Kaffee gehört für viele zum Alltag wie Zähneputzen. Er hilft beim Wachwerden, hebt die Laune und ist für viele ein kleines Ritual zwischendurch. Doch genauso häufig stellt sich die Frage: Wie viel Kaffee ist eigentlich noch gut für den Körper – und ab wann wird es zu viel? Die Antwort liegt irgendwo zwischen Genuss und Gewohnheit.
Wie Kaffee im Körper wirkt – und warum er uns wach macht
Koffein blockiert einen Stoff im Gehirn, der Müdigkeit signalisiert. Dadurch fühlen wir uns wach, fokussiert und oft sogar besser gelaunt. Gleichzeitig steigt der Puls leicht an, und manche spüren einen kleinen Energie-Kick.
Problematisch wird es nur, wenn der Körper zu viel davon bekommt. Dann können Unruhe, Herzrasen oder schlechter Schlaf auftreten – besonders, wenn Kaffee am Nachmittag oder Abend getrunken wird.
Wie viel Kaffee ist noch gesund?
Die meisten Menschen vertragen drei bis vier Tassen pro Tag problemlos. Entscheidend ist jedoch, wie der Körper individuell reagiert. Manche können abends noch Espresso trinken, andere werden schon von einem Cappuccino am Vormittag hibbelig oder schlafen schlechter.
Wer öfter Herzklopfen, Magenbeschwerden oder Nervosität bemerkt, sollte die Menge reduzieren oder auf mildere Varianten wie Filterkaffee oder koffeinarmen Kaffee umsteigen.

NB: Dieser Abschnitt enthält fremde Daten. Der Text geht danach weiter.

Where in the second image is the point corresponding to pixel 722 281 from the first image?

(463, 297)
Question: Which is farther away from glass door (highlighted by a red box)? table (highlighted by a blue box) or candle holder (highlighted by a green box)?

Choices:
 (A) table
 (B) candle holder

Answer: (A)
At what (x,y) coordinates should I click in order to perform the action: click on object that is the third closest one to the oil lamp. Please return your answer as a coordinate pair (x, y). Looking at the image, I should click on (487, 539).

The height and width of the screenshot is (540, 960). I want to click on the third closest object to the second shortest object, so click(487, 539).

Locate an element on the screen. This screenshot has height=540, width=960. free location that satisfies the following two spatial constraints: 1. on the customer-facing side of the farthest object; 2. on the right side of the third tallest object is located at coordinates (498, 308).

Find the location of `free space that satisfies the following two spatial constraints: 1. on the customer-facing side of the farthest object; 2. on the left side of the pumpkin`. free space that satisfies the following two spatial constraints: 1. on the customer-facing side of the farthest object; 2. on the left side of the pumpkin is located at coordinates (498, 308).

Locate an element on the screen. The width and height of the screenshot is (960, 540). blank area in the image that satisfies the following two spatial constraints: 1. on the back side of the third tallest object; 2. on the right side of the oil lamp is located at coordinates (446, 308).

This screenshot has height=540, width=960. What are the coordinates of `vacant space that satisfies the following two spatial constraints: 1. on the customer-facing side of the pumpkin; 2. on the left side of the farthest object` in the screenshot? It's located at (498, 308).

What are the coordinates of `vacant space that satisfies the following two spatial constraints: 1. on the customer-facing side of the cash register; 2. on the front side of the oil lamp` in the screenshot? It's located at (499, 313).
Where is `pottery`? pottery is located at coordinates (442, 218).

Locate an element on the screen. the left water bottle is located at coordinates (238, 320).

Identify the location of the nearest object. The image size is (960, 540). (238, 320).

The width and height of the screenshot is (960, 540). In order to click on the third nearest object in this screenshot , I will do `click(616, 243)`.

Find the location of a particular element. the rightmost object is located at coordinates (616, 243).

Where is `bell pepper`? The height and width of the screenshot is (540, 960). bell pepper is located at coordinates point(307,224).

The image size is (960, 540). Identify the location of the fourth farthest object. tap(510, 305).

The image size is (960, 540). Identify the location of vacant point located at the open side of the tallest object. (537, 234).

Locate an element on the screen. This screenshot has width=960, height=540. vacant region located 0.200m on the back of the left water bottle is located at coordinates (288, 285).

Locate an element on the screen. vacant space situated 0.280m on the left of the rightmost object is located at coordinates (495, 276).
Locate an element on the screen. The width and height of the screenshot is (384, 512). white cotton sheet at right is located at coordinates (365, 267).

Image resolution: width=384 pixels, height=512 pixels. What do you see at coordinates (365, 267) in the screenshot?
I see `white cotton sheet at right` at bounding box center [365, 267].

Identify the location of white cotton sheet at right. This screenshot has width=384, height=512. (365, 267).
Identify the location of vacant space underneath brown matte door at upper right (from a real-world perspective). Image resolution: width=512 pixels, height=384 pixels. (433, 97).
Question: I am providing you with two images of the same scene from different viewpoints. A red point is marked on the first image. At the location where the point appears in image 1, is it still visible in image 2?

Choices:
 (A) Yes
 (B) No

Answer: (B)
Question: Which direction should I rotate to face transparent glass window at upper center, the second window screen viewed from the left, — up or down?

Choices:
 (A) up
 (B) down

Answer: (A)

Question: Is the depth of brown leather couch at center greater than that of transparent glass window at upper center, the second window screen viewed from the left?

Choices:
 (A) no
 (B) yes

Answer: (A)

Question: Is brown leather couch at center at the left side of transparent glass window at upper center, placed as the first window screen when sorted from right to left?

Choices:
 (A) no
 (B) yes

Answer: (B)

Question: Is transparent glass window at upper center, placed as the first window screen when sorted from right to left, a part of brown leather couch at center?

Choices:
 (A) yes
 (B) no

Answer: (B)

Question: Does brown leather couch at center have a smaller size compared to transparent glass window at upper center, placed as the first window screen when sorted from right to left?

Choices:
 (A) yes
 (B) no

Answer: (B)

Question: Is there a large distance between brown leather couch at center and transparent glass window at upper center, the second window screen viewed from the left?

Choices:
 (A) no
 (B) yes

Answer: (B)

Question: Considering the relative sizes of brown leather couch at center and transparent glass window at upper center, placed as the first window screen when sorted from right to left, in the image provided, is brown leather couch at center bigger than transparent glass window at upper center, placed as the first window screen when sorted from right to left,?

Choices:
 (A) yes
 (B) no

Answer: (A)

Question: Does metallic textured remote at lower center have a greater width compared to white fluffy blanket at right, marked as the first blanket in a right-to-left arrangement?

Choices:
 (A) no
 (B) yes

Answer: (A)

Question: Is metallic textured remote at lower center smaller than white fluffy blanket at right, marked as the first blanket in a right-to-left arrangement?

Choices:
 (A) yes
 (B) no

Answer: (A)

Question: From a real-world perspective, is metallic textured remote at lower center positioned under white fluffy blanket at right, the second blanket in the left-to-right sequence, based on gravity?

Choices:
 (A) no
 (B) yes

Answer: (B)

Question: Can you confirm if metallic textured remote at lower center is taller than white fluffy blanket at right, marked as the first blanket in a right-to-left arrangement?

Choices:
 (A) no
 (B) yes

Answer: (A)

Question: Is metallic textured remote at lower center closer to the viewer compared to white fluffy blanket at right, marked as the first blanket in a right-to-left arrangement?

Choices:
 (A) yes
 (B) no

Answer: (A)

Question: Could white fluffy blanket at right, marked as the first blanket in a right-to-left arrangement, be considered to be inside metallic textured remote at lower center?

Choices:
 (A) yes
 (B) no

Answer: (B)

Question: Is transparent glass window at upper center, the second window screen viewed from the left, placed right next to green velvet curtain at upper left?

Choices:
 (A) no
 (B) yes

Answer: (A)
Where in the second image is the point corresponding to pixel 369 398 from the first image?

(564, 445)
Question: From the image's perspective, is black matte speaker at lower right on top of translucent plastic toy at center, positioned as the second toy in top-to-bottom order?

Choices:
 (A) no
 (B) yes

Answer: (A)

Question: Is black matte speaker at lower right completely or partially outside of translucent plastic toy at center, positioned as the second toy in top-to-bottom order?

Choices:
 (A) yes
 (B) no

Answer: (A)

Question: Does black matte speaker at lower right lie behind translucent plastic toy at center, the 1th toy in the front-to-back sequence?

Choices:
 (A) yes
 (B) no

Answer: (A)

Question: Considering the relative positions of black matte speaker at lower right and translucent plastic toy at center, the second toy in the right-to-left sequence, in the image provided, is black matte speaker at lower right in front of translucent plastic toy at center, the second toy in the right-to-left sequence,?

Kaffee und Schlaf – wann die letzte Tasse sein sollte
Koffein bleibt deutlich länger im Körper, als viele glauben. Selbst sechs Stunden nach einer Tasse wirkt noch ein Teil davon. Deshalb empfehlen viele Expertinnen und Experten, spätestens am frühen Nachmittag aufzuhören – besonders, wenn der Schlaf oft unruhig ist oder man schlecht einschläft.
Kleine Tricks helfen:
– vormittags Kaffee genießen
– nachmittags auf Tee, Wasser oder Getreidekaffee umsteigen
– abends komplett koffeinfrei bleiben
Ist Kaffee ungesund? Die Antwort ist überraschend positiv
Kaffee wird oft kritisiert – dabei zeigen viele Untersuchungen, dass er in moderaten Mengen sogar Vorteile haben kann. Er enthält Antioxidantien, kann die Konzentration verbessern und wird immer wieder mit einem geringeren Risiko für bestimmte Krankheiten in Verbindung gebracht.
Gleichzeitig gilt: Zu viel ist nie gut. Hoher Konsum kann den Blutdruck erhöhen, die Nerven belasten und den Schlaf durcheinanderbringen. Wie bei vielen Dingen im Leben entscheidet das Maß.
Bewusst genießen statt automatisch dazu greifen
Kaffee ist weder Feind noch Wundermittel. Er kann den Alltag verschönern, Energie geben und ein angenehmes Ritual sein – solange man seinen Körper beobachtet und die Menge im Blick behält.
Die beste Strategie: bewusst genießen, Pausen einbauen und am Nachmittag Alternativen wählen. So bleibt Kaffee ein Genuss statt einer Belastung.